ÉNONCÉ A —
Dans les enregistrements, de la ligne contenant « Leipzig: 1:53 -> 1:56 » jusqu'à la ligne contenant « YQC: 17:20 -> 17:24 » incluse, renomme « Pretoria » en « Johannesburg » et redonne ces lignes sans autre modification. Omets les images dans la réponse.

EXTRAIT —
++++
Le gouvernement est très attendu sur la mise en œuvre de l’officialisation de l’amazigh durant les premiers mois de son mandat. Les activistes amazighs sont aux aguets. Ils réclament, outre l’accélération de la cadence, l’amendement des deux projets de loi organique portant sur le caractère officiel de l’amazigh et le Conseil national des langues et de la culture marocaine.

Le gouvernement d’El Othmani est appelé à parachever le chantier constitutionnel, à commencer par le dossier de l’officialisation effective de l’amazigh. Les deux projets de loi organique soumis par le précédent gouvernement au Parlement ne passeront visiblement pas comme une lettre à la poste.

Les activistes amazighs exigent leur révision avant de lancer le débat au sein de l’institution législative. Avant même la présentation de la déclaration gouvernementale, prévue mercredi prochain, le mouvement amazigh constitué de dizaines d’associations a adressé une lettre au nouveau chef de gouvernement pour qu’il prenne le dossier à bras-le-corps. Les acteurs associatifs aspirent non seulement à l’accélération de la cadence pour entamer la mise en place de l’officialisation de l’amazigh, mais aussi à la prise en considération de leurs propositions. Il s’agit notamment de «l’obligation» de la généralisation de l’enseignement de l’amazigh au niveau de tous les cycles. Cet objectif n’est pas facile à concrétiser à court terme. La généralisation de cet enseignement nécessite, en effet, la mobilisation de ressources humaines qualifiées ainsi que des ressources financières importantes. La situation actuelle de l’enseignement de l’amazigh est pointée du doigt. Le bilan est jugé modeste par la société civile. L’avènement de l’amazigh dans le système éducatif marocain, rappelons-le, date de l’année scolaire 2003/2004 avec 317 classes.

Aujourd’hui, ce chiffre s’élève à plus de 22.000. Quelque 600.000 élèves suivent des cours d’amazigh dans différentes régions sur un total d’environ sept millions. Le Maroc ne dispose actuellement que de 5.000 enseignants d’amazigh. C’est très peu pour réaliser l’ambition de la généralisation de cet enseignement dans les années à venir. Il reste que le problème fondamental est celui de la formation du nombre nécessaire d’enseignants. Au niveau de l’enseignement supérieur, seulement quatre universités ont mis en place des études en amazigh.
++++
LISTE DES ENREGISTREMENTS —
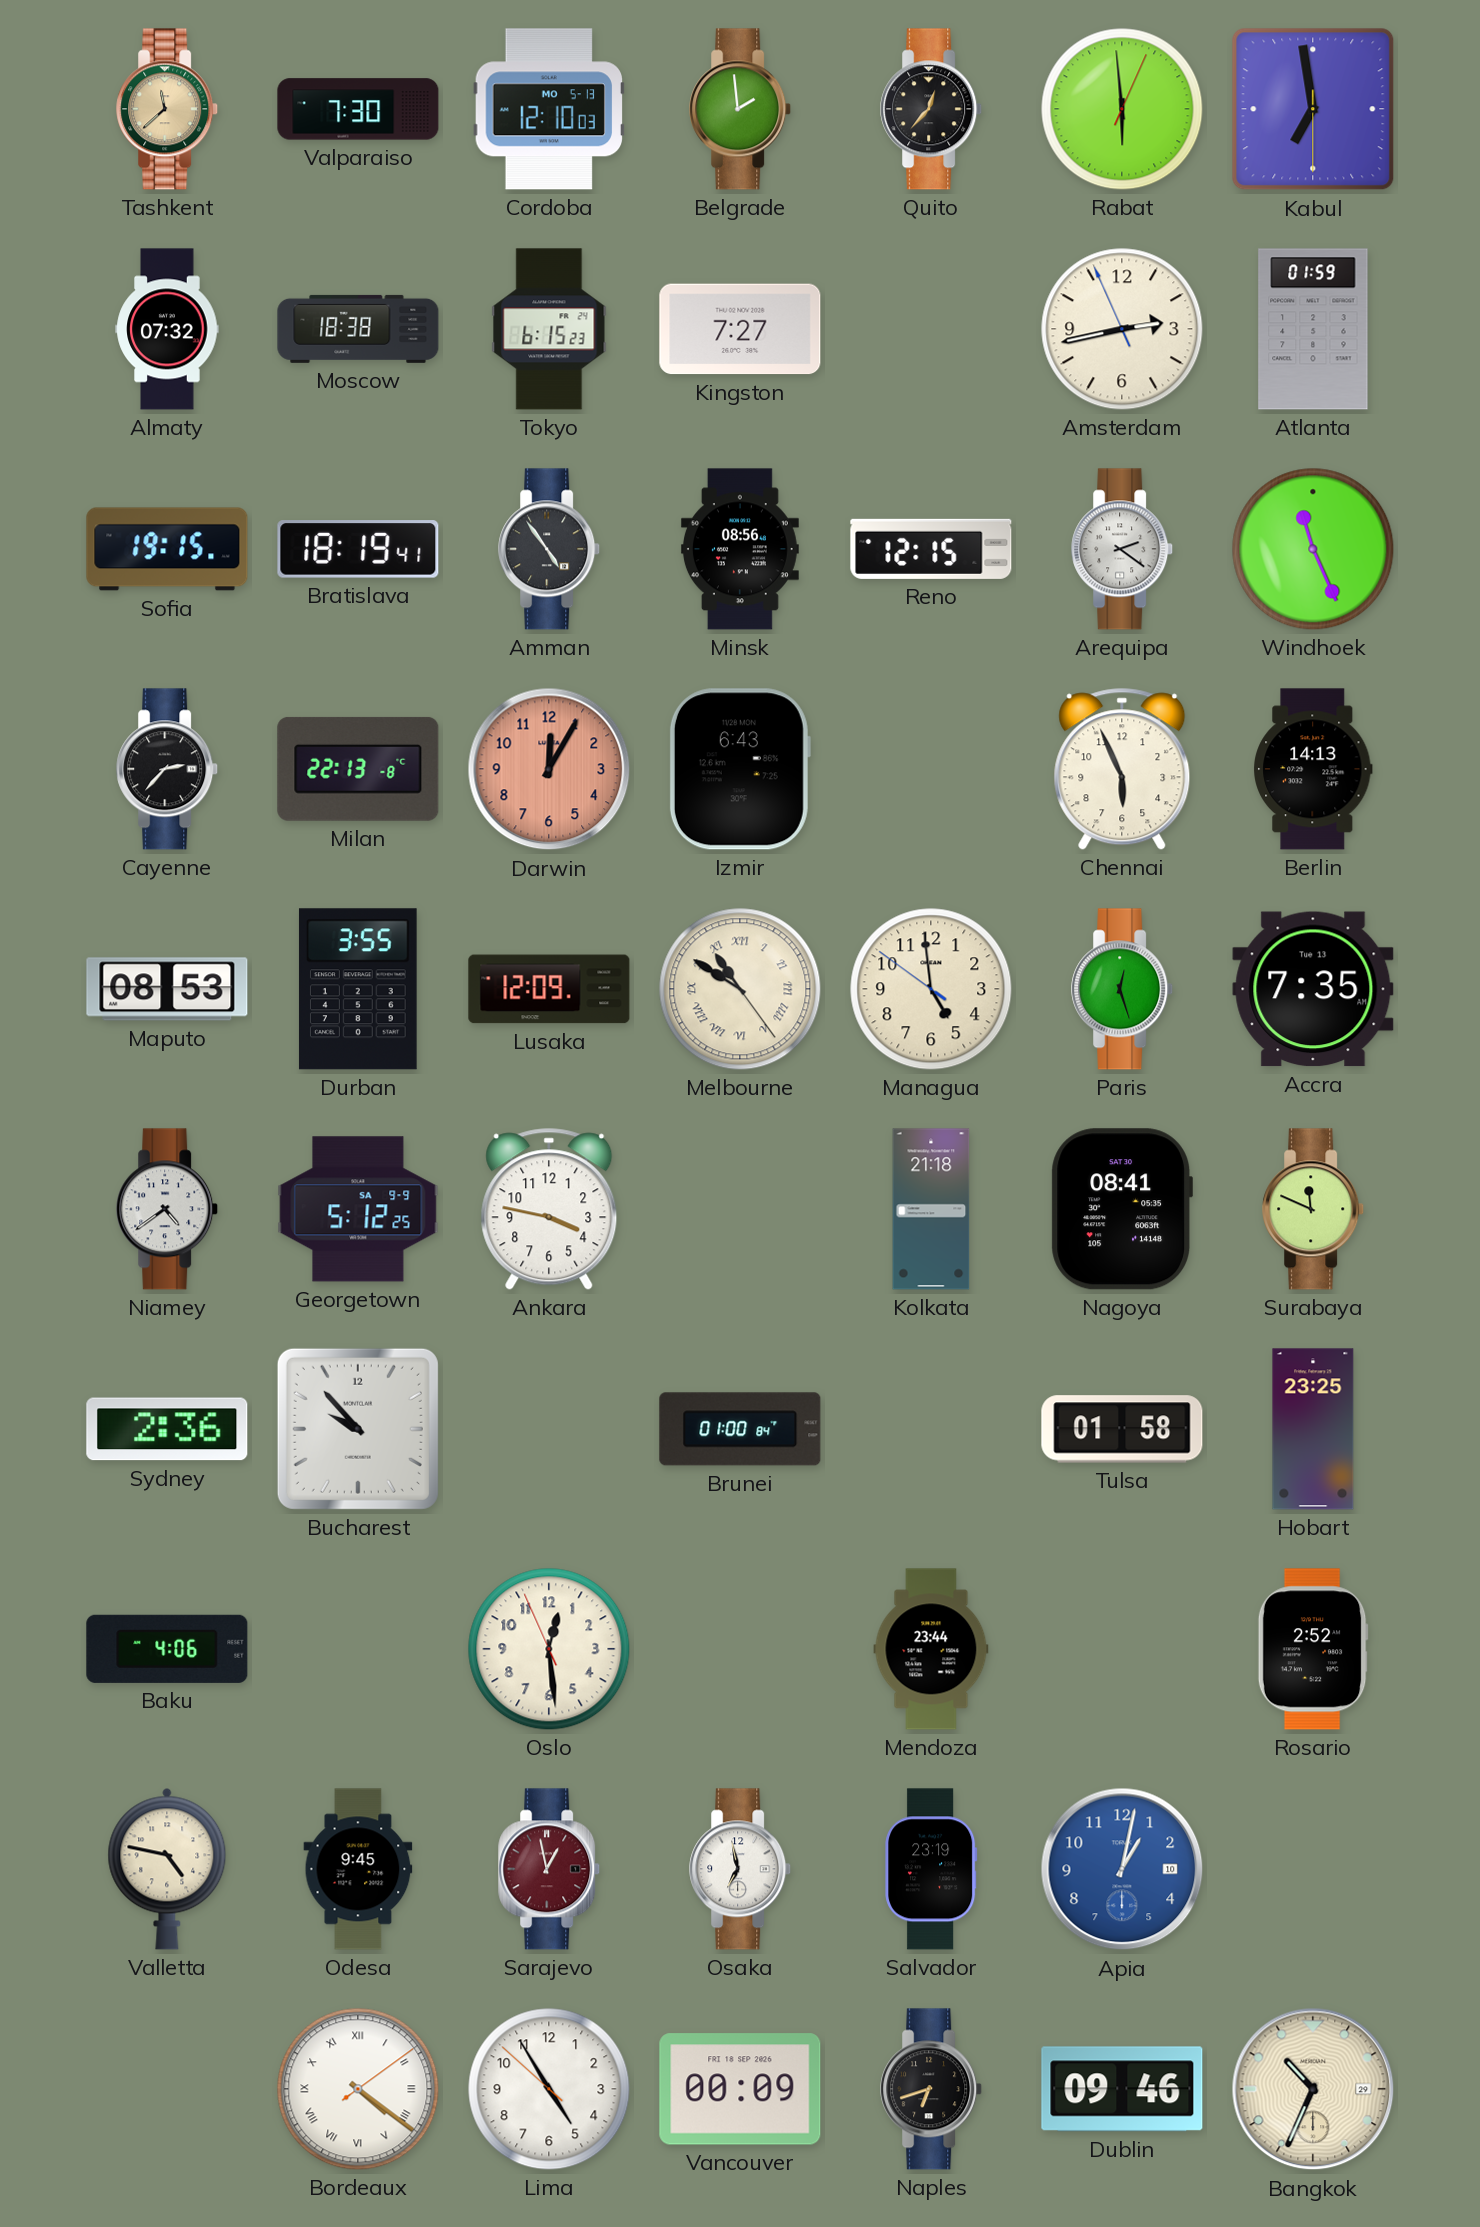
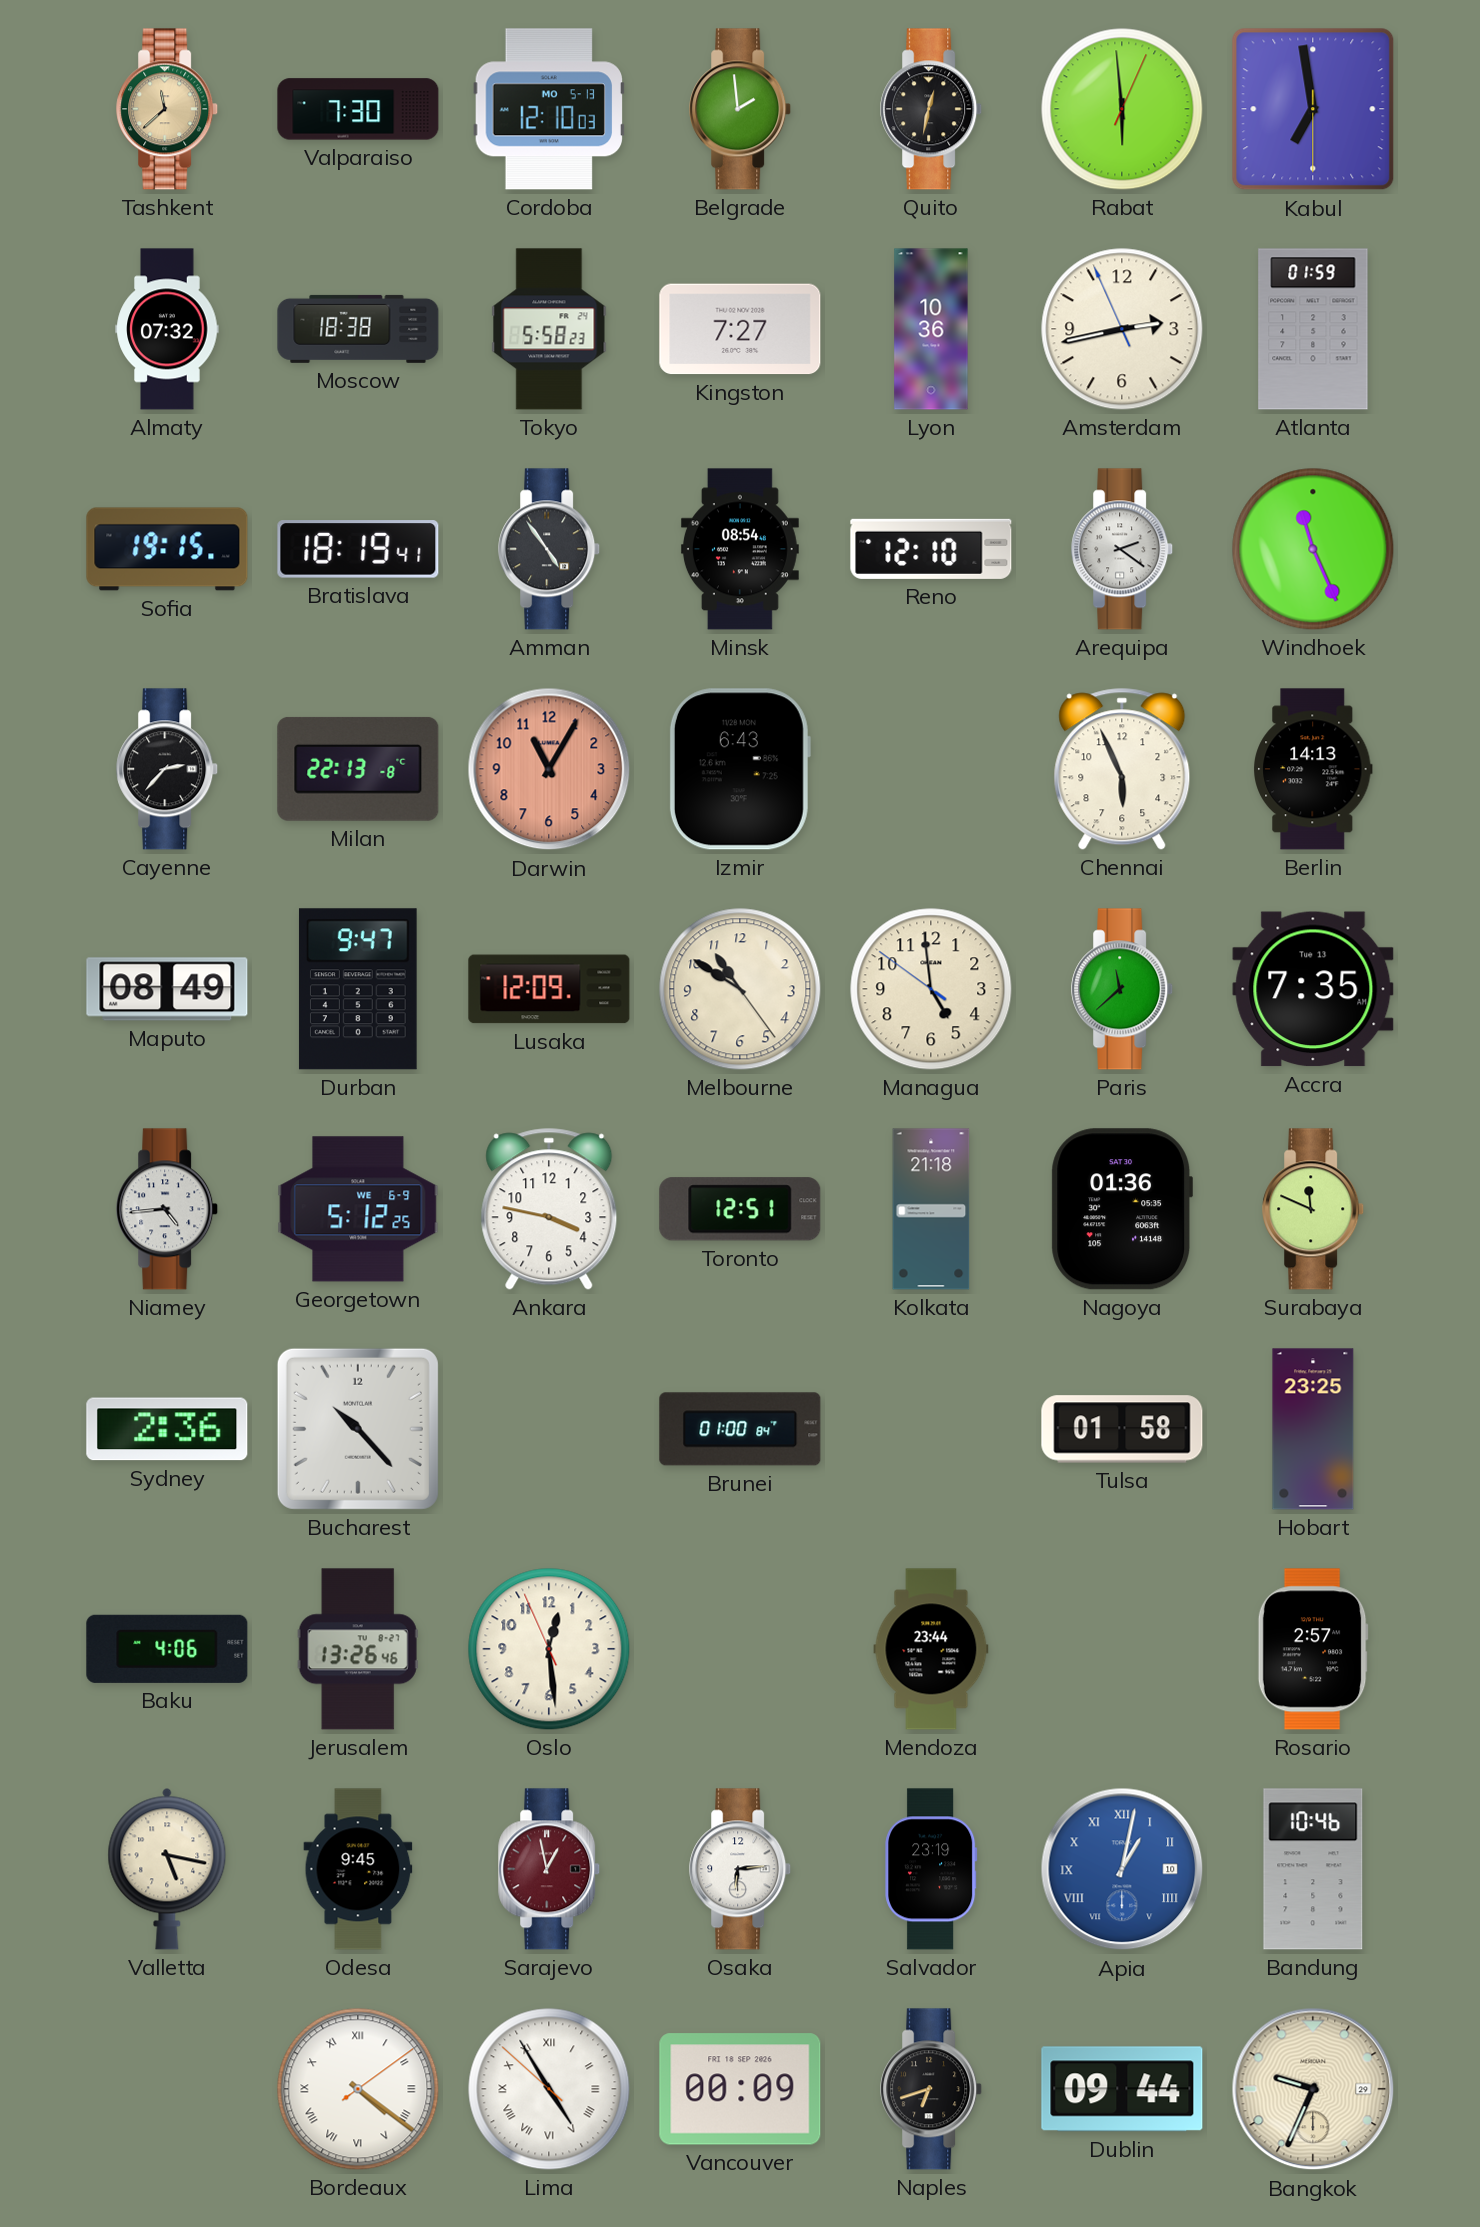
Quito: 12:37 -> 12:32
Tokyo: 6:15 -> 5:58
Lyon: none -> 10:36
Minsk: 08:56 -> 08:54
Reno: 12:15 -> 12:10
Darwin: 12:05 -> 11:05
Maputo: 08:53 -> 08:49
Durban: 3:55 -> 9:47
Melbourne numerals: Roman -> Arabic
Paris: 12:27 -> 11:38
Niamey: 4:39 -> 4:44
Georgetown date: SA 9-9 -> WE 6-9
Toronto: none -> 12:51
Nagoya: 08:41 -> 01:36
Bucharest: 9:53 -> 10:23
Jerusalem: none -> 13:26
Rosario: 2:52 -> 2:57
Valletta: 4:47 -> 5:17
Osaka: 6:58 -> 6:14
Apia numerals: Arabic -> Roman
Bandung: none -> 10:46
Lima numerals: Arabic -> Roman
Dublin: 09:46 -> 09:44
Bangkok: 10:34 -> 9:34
++++
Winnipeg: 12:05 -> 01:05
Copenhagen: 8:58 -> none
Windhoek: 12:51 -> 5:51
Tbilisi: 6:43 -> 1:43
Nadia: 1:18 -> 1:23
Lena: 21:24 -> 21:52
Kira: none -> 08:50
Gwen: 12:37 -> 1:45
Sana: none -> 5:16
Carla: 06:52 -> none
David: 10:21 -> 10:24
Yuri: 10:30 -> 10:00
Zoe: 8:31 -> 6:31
++++
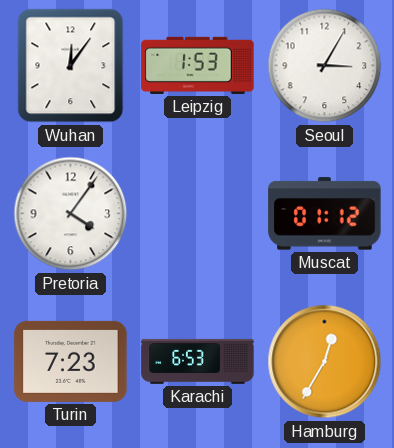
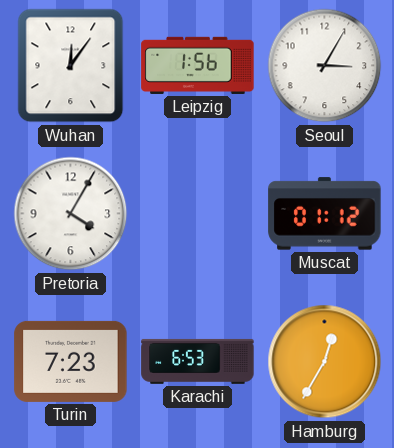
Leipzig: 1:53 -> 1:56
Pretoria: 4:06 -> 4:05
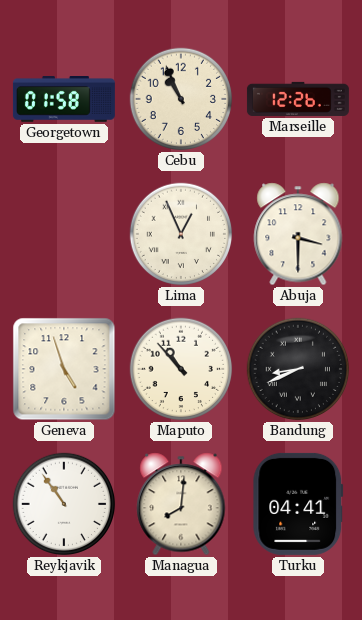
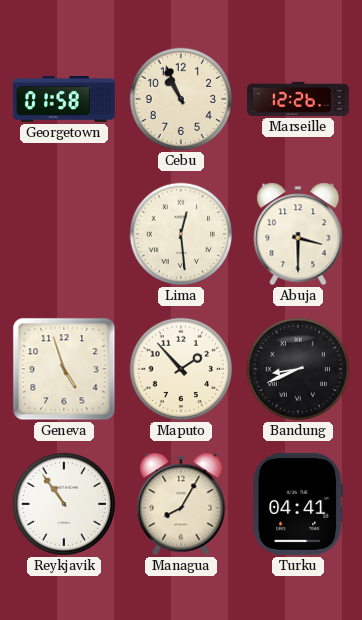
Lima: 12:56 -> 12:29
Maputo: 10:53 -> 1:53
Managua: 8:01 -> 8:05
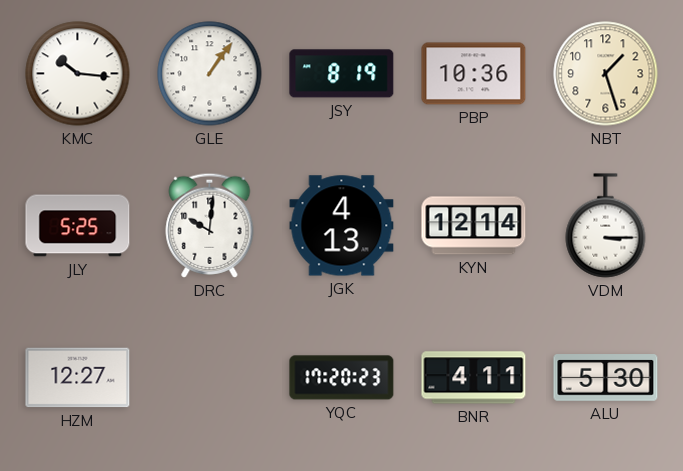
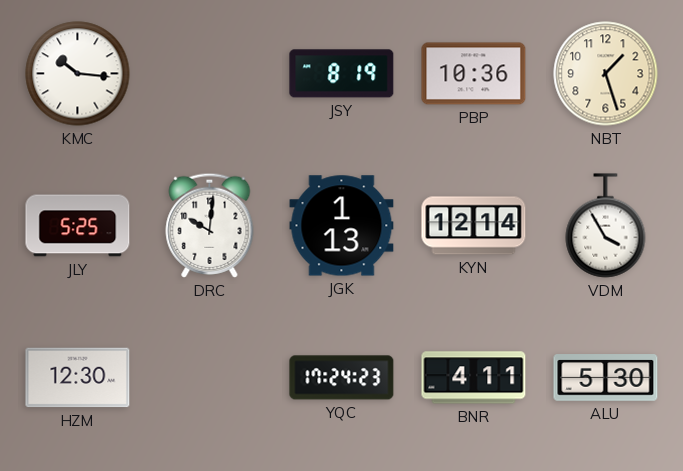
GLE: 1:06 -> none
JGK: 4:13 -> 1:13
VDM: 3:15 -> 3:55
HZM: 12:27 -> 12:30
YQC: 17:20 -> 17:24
++++
ÉNONCÉ B —
Énumère toutes les données chiffrées sur l'enseignement de l'amazigh que fournit l'extrait sur l'officialisation de l'amazigh.

RÉPONSE A —
Leipzig: 1:53 -> 1:56
Johannesburg: 4:06 -> 4:05
Lima: 12:56 -> 12:29
Maputo: 10:53 -> 1:53
Managua: 8:01 -> 8:05
GLE: 1:06 -> none
JGK: 4:13 -> 1:13
VDM: 3:15 -> 3:55
HZM: 12:27 -> 12:30
YQC: 17:20 -> 17:24

RÉPONSE B —
- 317 classes lors de l'année scolaire 2003/2004
- plus de 22.000 classes aujourd'hui
- quelque 600.000 élèves suivant des cours d'amazigh, sur un total d'environ sept millions
- 5.000 enseignants d'amazigh
- quatre universités proposant des études en amazigh